The Democratic Party on the national level has a '50 State Strategy' which basically says they are a national party, and they can not win back control of the country unless they act like one and compete in every election from school board on up, in every district, in every state. One moral of the story is that you can not win races you don't run in. The second and more relevant to this post, is that the infrastructure that is built by running in races where Democrats have never fared well benefits the party down the road and across the ticket.
It is interesting that throughout my oh so long journey of blogging about politics in this district that a common misconception and excuse thrown out by Democrats is that the district is too conservative for Democrats to win. Party faithfuls can get excited about running a Democrat in Wyoming, but look at a borough of New York City as unwinnable.
There was a recent post by Tom Wrobleski that I didn't know how to incorporate the context into coverage earlier, that basically goes something like this... Manny Innamorato after losing his bid for Lanza's old city council seat, is continuing to promote the Democrat message and is trying to effect
change in an otherwise hostile area for Democrats.
And Innamorato, an Eltingville resident, said he will continue to fly the Democratic flag on the South Shore no matter what.
"I'm committed to building the party, enrolling voters and delivering good candidates to them," he said.
This is wonderful and long overdue.
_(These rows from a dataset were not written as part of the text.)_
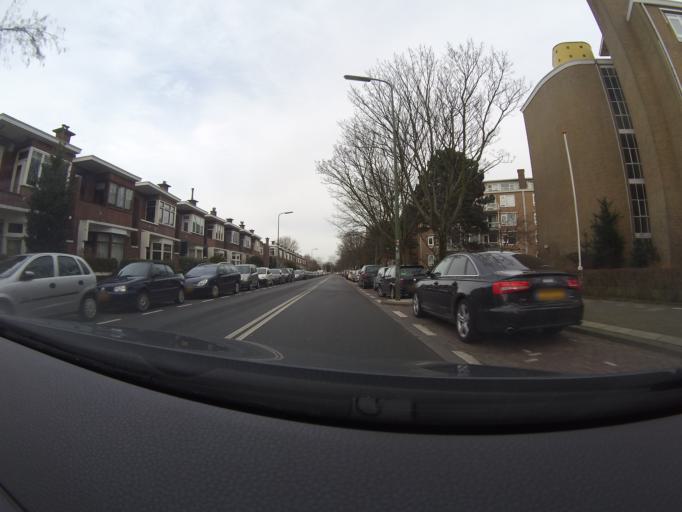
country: NL
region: South Holland
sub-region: Gemeente Den Haag
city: Scheveningen
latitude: 52.0839
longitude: 4.2686
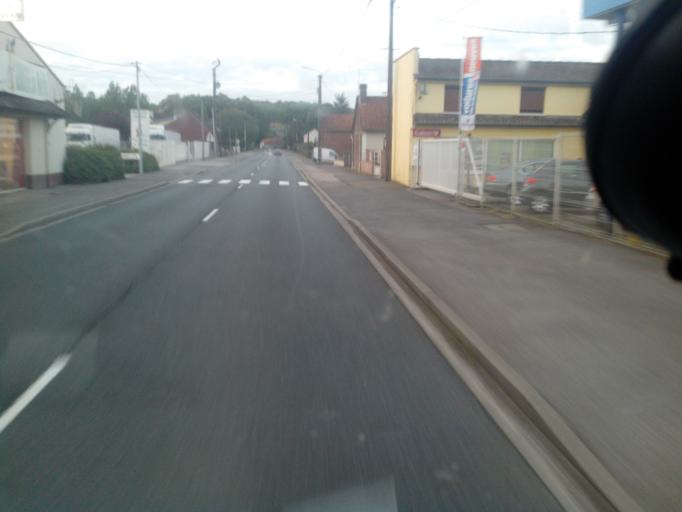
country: FR
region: Nord-Pas-de-Calais
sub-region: Departement du Pas-de-Calais
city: Marconnelle
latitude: 50.2732
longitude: 1.9853
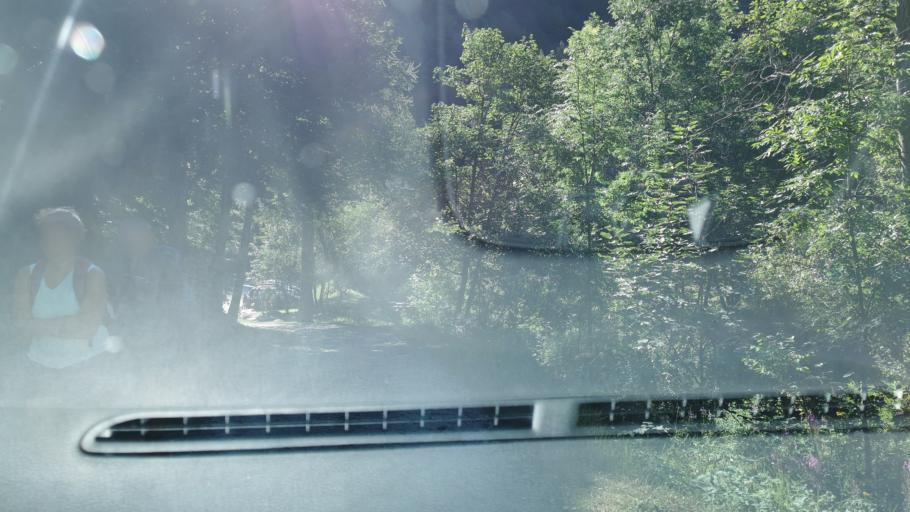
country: IT
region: Piedmont
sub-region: Provincia di Cuneo
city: Demonte
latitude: 44.2048
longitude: 7.2686
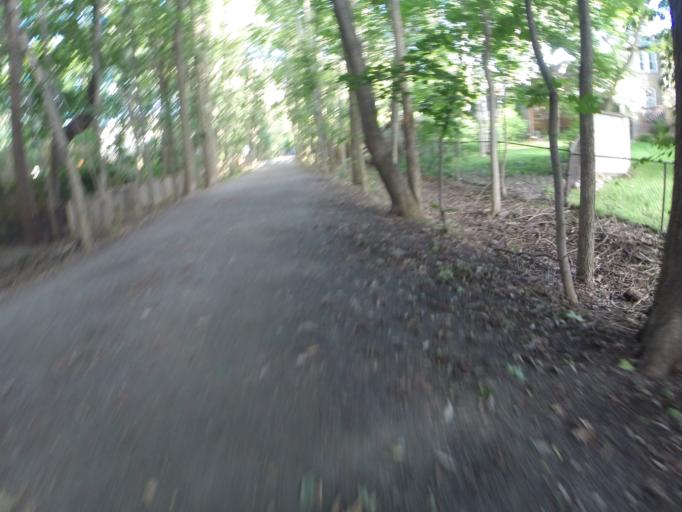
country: CA
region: Ontario
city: Toronto
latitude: 43.6992
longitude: -79.4088
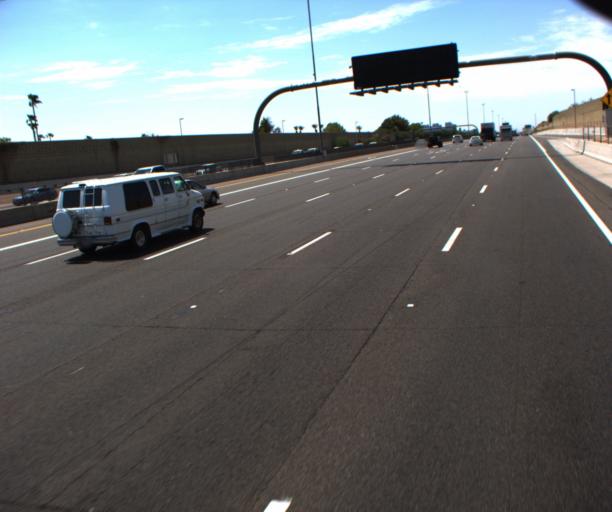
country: US
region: Arizona
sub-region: Maricopa County
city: Tempe
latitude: 33.3859
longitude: -111.9117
Should it be more than one man on a mission, we are starting to see small pieces of a future Democratic victory taking shape. Back during Manny's campaign I posted a piece called 'Winning the ground game' discussing the Innamorato/McMahon plan to ramp up support and leave no voter uncontacted through an aggressive canvassing operation. While his opponent quickly gathered ballot signatures and moved on, Manny was taking the Democratic message to the residents, one door at a time and starting a conversation. Clearly his optimism did not garner the results he was looking for, but the ball is rolling.
There are many recent stories of party resurgence that owe a bit of their success to rethinking politics and the importance of involving everyone in governance once again. You can go just north of the city and see the results of John Hall winning some what of an improbable primary, where many had crowned a Republican convert, in many ways due in part to the strength of his volunteer base and the combined voter outreach efforts. In Long Island, Craig Johnson's special election state senate victory is partially due to the ground game and voter outreach that was organized by the Working Families Party on his behalf.
A telling sign will be the two upcoming special elections, in terms of understanding how far the party has come. While many may see the south shore as unwinnable, it is those that see competing there this March as the first step in competing there in November 08 that really have an understanding about how they will win in the long term. For too long the party has started from scratch with every election, instead of competing in races as a way to start an on going ground game operation for all races that follow.
Every new voter that Titone's campaign registers, is a likely voter for the Democratic Congressional nominee. Every door that Innamorato knocks on is someone new being introduced to the party's platform.